A Lightweight Uav Swarm Detection Method Integrated Attention Mechanism

by Chuanyun Wang 1, Linlin Meng 1, Qian Gao 1,*, Jingjing Wang 2, Tian Wang 3, Xiaona Liu 4, Furui Du 5, Linlin Wang 1 and Ershen Wang 6
Submission received: 27 November 2022 / Revised: 22 December 2022 / Accepted: 23 December 2022 / Published: 25 December 2022
(This article belongs to the Special Issue Intelligent Coordination of UAV Swarm Systems)

Round 1

Reviewer 1 Report

Authors of this paper propose a lightweight UAV swarm de- 18 tection method integrated attention mechanism by referring to YOLOX. The paper is well written as far as it goes and the treated problem is clear.

Please include the achieved performance IN NUMBERS at the end of the abstract

The related work is more YOLO-oriented rather than swarm detection oriented. Besides, A comparative table clearly showing the position of this work compared to what has been already done is highly recommended.

The use of YOLO should also be more justified. We all agree that transfer learning methods are the fastest and easiest way in any object detection problem. However, we should justify all the hyper parameters.

Any reader can easily see that this work is more machine learning oriented and the obtained results are very expected. Since you apply it for the context of UAVs, more UAVs-related performance evalaluation should be discussed including energy, throughput, bandwidth occupency and PDR.

Many relevent and related works have been omitted including:

https://link.springer.com/article/10.1007/s10462-022-10281-7

https://www.mdpi.com/2079-9292/11/7/1128

https://link.springer.com/article/10.1007/s11276-022-03031-8

https://link.springer.com/article/10.1007/s11721-022-00218-9

https://ieeexplore.ieee.org/document/9842808

Author Response

Dear reviewer:

Thanks very much for taking your time to review this manuscript. We really appreciate all your comments and suggestions. Please find our itemized responses in below and revisions in the re-submitted files.

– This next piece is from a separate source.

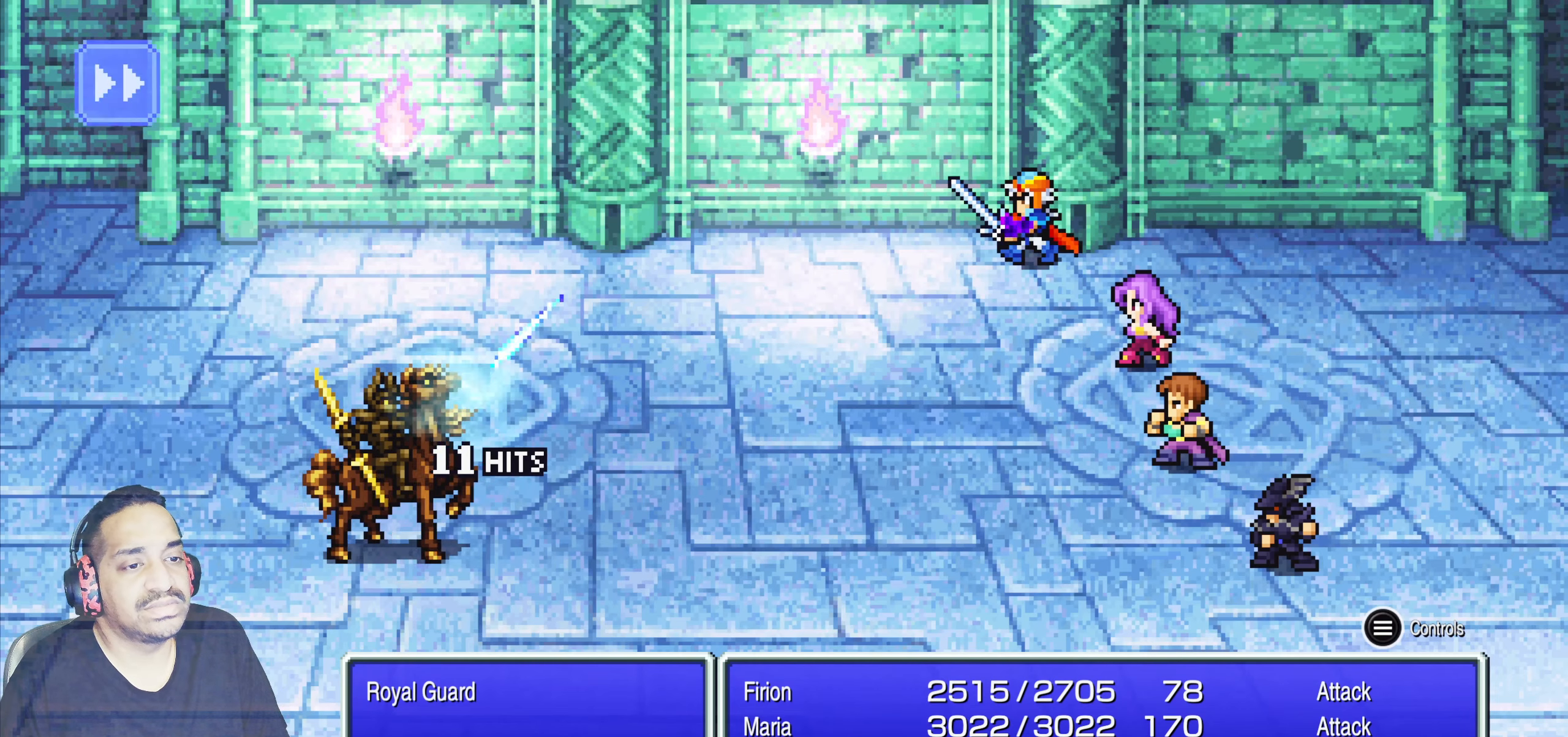
{"buttons": [], "left_stick": "center", "events": []}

Thank you and best regards.

Yours sincerely,

Chuanyun Wang

E-mail: [email protected]

Author Response File: Author Response.docx

Reviewer 2 Report

The authors proposed a lightweight UAV Swarm detection method that is interesting and intuitive. The results are satisfactory even though they don't demonstrate much significance.

 

The quality of the paper acceptable and well structured. However, the authors need to address the following points to show the significance of the work:

 

I advise thorough proofreading because the manuscript's grammar and punctuation are generally average.

 

* Correct any acronyms used before its definition and the syntax in few places where the abbreviation precedes its phrase enclosed with parentheses.

 

* The introduction is very brief and should be improved.

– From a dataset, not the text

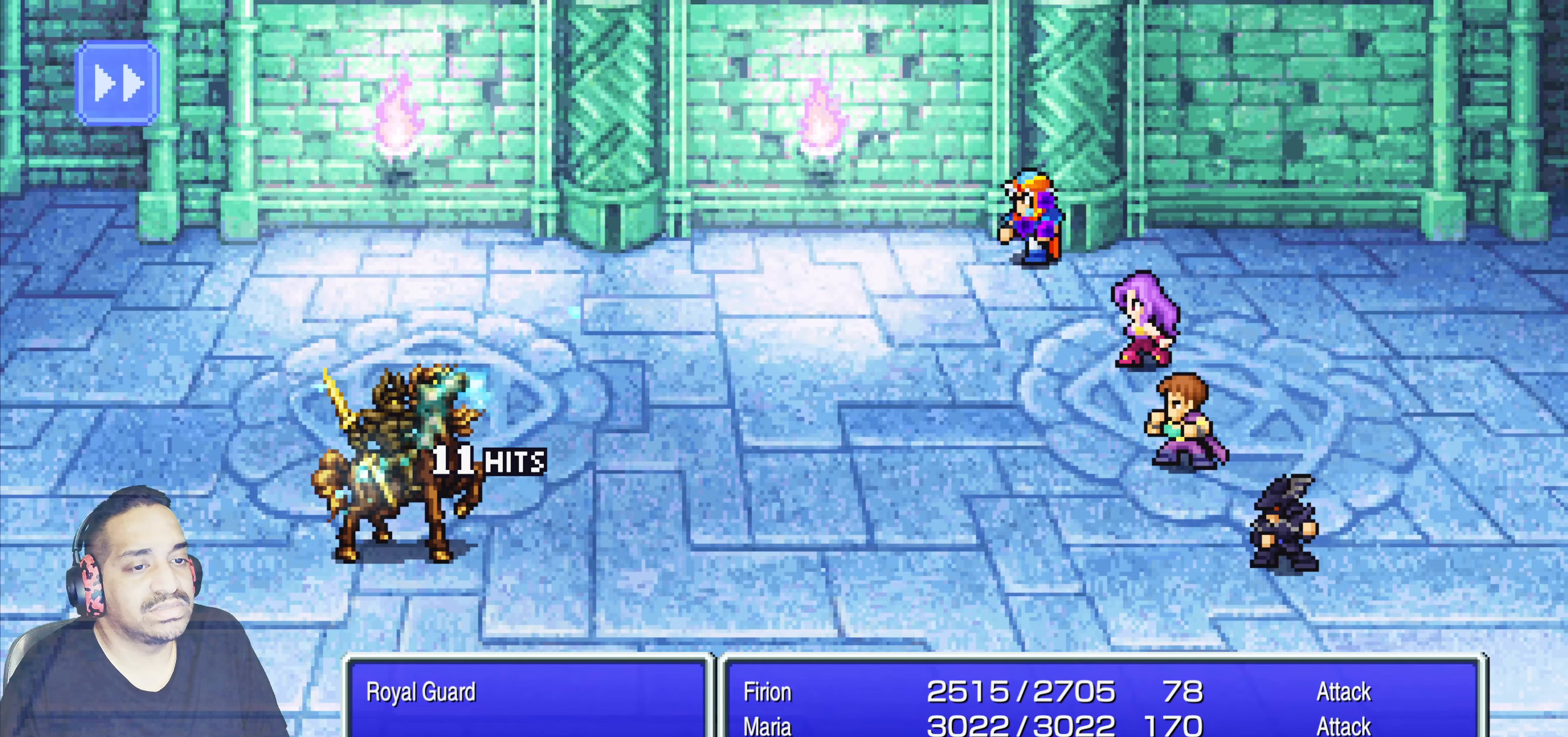
{"buttons": [], "left_stick": "center", "events": []}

* The inference process is crucial, especially for applications that require low latency. The inference process is not mentioned anywhere in the manuscript, and the authors must include a section with detailed steps and a performance comparison between different methods.

 * Clarification is need on whether the dataset used includes noise (other objects than UAVs: swarm of birds, etc.)

 

* The paper concluded that the model is suitable for real-world environments. This assertion needs to be supported by a comprehensive analysis on the inference process, because it is an important step after the training, during which the real-time detection system is going to be used all the time.

Author Response

Dear reviewer:

We thank you for the critical comments and helpful suggestions. We have taken all these comments and suggestions into account, and we have made major corrections in the revised manuscript. 

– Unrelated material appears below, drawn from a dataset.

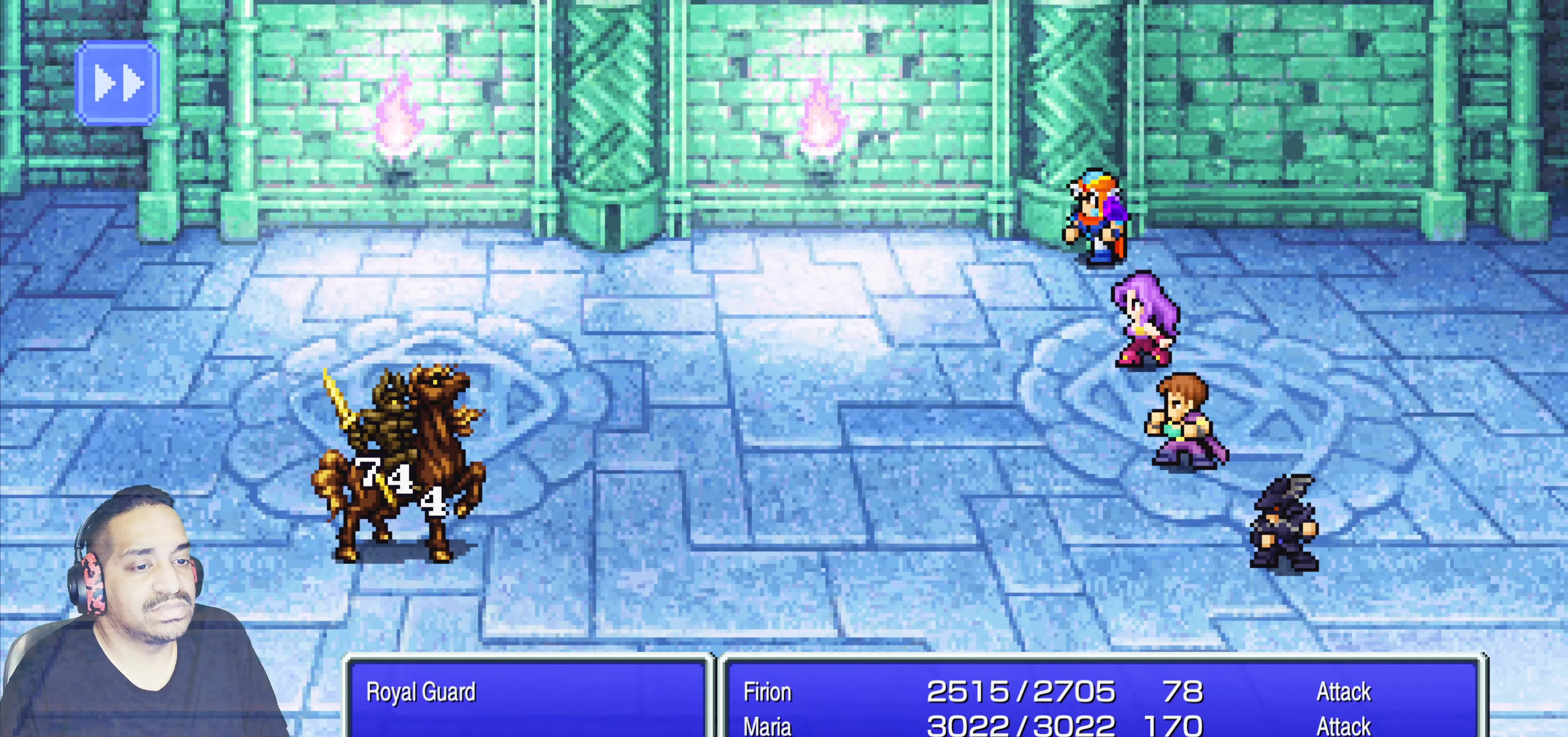
{"buttons": [], "left_stick": "center", "events": []}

Thank you and best regards.

Yours sincerely,

Chuanyun Wang

E-mail: [email protected]

Author Response File: Author Response.docx

Reviewer 3 Report

Acronyms present in Abstract must be explicated .

The related work paragraph is well detailed and all the used modules are presented ( in particular the object and the UAV detection). The idea tu use  a lightweight network  for multi-objective seems promising and results suggest it is the correct path to follow. Materials and Methods section is well configured and well explained. All the mechanism process are described and detailed. Even if it is not my exact field of research, I could understand what is the process of that allows for a lightweight convolution. Results are cleri highlighted and explained.

the paper seems very interesting in the conclusions, hope is that it is not used only for military swarms but also in the civil society for all humankind.

There are two figures 11, please correct.

There  are some capital letters after semicomas, please correct 

Author Response

Dear reviewer:

Thank you for your comments and suggestions concerning our manuscript. The comments and suggestions are all valuable and very helpful for revising and improving our paper, as well as the important guiding signification to our researches. We have studied comments carefully and have made correction which we hope meet with approval. 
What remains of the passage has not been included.